El Sábado de Témporas poseía una estructura litúrgica excepcionalmente rica.
A diferencia de una Misa ordinaria, su celebración incorporaba varias lecturas del Antiguo Testamento, cada una acompañada por oraciones, antes de llegar a la epístola y al Evangelio. El esquema conserva vestigios de las antiguas vigilias romanas y hacía de esta jornada una de las celebraciones más extensas del calendario.
Pero el sábado adquirió otra característica decisiva: durante siglos fue uno de los días tradicionalmente escogidos en Roma para conferir las órdenes sagradas.
La relación entre Témporas y ordenaciones terminó siendo tan estrecha que estos días se convirtieron también en ocasión para pedir por las vocaciones y por la santidad del clero.
Precisamente esa dimensión ha permitido que algunas comunidades recuperen hoy la práctica voluntariamente.
El Sábado de Témporas de septiembre
Este año, las Témporas de septiembre corresponden al miércoles 16, viernes 18 y sábado 19.
En el calendario romano tradicional, la Misa de este sábado conserva el color morado y la antigua sucesión de lecturas y oraciones. Entre sus textos aparece una colecta que pide a Dios que, mediante la «continencia saludable», sane el cuerpo y el alma y escuche la oración de quienes ayunan.

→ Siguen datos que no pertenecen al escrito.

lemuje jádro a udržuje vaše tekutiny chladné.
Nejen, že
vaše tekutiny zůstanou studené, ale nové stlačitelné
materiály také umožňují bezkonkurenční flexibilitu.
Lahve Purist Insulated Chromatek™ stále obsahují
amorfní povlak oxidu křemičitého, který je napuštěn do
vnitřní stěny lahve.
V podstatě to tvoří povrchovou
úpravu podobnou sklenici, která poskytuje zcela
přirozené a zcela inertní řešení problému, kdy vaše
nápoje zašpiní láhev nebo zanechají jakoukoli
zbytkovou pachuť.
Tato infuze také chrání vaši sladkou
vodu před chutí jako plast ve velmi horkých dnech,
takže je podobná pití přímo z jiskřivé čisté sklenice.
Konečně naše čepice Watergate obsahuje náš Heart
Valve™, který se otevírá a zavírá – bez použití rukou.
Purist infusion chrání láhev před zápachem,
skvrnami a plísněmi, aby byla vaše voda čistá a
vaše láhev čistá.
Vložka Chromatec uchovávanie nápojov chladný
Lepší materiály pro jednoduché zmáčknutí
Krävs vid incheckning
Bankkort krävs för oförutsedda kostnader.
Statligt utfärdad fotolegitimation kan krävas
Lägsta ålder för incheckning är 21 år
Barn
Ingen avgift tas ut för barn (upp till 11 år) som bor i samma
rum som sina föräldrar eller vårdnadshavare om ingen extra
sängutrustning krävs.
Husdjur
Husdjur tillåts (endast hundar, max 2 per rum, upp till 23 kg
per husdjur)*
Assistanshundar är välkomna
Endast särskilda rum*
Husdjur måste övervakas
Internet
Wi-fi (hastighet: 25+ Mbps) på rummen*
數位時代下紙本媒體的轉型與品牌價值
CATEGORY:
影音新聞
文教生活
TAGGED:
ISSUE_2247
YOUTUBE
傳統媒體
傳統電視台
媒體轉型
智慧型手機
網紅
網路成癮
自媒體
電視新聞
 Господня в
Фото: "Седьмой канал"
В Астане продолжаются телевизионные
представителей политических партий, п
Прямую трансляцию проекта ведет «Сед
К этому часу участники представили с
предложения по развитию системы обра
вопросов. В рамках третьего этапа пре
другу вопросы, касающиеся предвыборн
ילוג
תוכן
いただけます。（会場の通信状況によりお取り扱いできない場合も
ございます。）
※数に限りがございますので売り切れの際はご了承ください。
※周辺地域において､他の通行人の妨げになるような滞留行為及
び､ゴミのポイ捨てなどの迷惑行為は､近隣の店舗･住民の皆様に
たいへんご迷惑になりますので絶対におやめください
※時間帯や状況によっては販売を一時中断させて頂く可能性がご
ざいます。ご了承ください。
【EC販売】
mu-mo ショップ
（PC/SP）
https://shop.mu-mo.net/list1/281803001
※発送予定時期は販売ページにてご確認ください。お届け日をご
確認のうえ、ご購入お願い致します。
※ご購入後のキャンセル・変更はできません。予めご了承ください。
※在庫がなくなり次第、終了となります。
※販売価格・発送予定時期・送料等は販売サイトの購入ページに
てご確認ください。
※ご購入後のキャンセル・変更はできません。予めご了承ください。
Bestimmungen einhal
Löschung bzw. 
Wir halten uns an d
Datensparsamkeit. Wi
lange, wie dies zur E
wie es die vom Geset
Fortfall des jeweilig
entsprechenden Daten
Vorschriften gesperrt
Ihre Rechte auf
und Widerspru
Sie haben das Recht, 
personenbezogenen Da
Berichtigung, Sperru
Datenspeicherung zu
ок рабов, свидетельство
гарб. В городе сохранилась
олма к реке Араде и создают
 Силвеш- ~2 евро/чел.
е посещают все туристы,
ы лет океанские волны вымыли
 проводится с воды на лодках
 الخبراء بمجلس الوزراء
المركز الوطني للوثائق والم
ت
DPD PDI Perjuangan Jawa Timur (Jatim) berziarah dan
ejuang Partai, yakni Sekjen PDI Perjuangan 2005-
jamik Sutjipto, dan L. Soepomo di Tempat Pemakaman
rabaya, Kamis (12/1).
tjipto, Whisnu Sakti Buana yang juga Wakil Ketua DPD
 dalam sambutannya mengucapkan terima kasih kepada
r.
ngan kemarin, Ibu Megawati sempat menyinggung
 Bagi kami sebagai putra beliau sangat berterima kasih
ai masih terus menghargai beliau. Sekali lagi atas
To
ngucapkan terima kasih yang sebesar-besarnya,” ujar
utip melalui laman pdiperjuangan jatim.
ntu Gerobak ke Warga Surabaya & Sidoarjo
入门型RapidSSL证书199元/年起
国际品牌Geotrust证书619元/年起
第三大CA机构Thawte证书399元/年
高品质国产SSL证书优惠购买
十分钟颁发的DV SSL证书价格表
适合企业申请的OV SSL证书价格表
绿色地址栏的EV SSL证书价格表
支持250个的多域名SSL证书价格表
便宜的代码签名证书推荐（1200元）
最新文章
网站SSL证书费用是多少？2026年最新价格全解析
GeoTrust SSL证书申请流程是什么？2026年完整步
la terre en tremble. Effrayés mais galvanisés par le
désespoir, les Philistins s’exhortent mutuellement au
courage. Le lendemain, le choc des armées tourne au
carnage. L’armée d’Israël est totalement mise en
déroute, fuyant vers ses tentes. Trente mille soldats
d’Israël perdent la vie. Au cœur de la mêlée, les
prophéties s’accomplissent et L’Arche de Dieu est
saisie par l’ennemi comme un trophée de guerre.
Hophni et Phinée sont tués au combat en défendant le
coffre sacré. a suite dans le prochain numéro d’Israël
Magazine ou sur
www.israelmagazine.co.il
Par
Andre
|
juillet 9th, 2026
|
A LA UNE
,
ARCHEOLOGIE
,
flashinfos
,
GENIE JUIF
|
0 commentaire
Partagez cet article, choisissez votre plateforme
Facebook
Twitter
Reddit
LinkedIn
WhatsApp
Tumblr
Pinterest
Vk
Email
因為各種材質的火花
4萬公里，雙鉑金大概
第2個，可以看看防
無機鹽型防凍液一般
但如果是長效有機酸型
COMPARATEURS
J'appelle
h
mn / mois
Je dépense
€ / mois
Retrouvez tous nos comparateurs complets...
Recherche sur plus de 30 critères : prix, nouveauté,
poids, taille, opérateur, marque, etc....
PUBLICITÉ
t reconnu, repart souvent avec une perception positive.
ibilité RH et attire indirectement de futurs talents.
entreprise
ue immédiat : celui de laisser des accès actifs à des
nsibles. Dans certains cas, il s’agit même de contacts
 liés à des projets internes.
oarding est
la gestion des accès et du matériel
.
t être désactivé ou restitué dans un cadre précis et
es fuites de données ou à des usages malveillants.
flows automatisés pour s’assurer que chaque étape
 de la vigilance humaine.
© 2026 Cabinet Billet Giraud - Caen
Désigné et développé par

La liturgia refleja así el carácter penitencial que acompañaba estos días: ayuno, abstinencia, oración y agradecimiento por los bienes recibidos.
El 19 de septiembre coincide además este año con la fiesta de san Jenaro y sus compañeros mártires, cuya conmemoración se integra en la celebración según el calendario tradicional.
¿Desaparecieron las Témporas?
La reforma del calendario litúrgico posterior al Concilio Vaticano II modificó profundamente su observancia.
Las normas universales dejaron a las conferencias episcopales la determinación de las fechas y de la forma concreta de celebrar las Témporas y las Rogativas, adaptándolas a las necesidades y características de cada lugar. Como consecuencia, en buena parte del mundo católico dejaron de tener una presencia perceptible para los fieles.
La antigua disciplina romana ya no obliga a los católicos. Pero este sábado vuelve a aparecer en el calendario tradicional uno de esos días en los que la Iglesia interrumpía el ritmo ordinario del año para ayunar, dar gracias por los dones recibidos y pedir a Dios nuevos ministros para su altar.
Eso no significa que la Iglesia haya prohibido la antigua práctica penitencial. El ayuno voluntario, la oración de acción de gracias y la petición por las vocaciones siguen siendo plenamente posibles.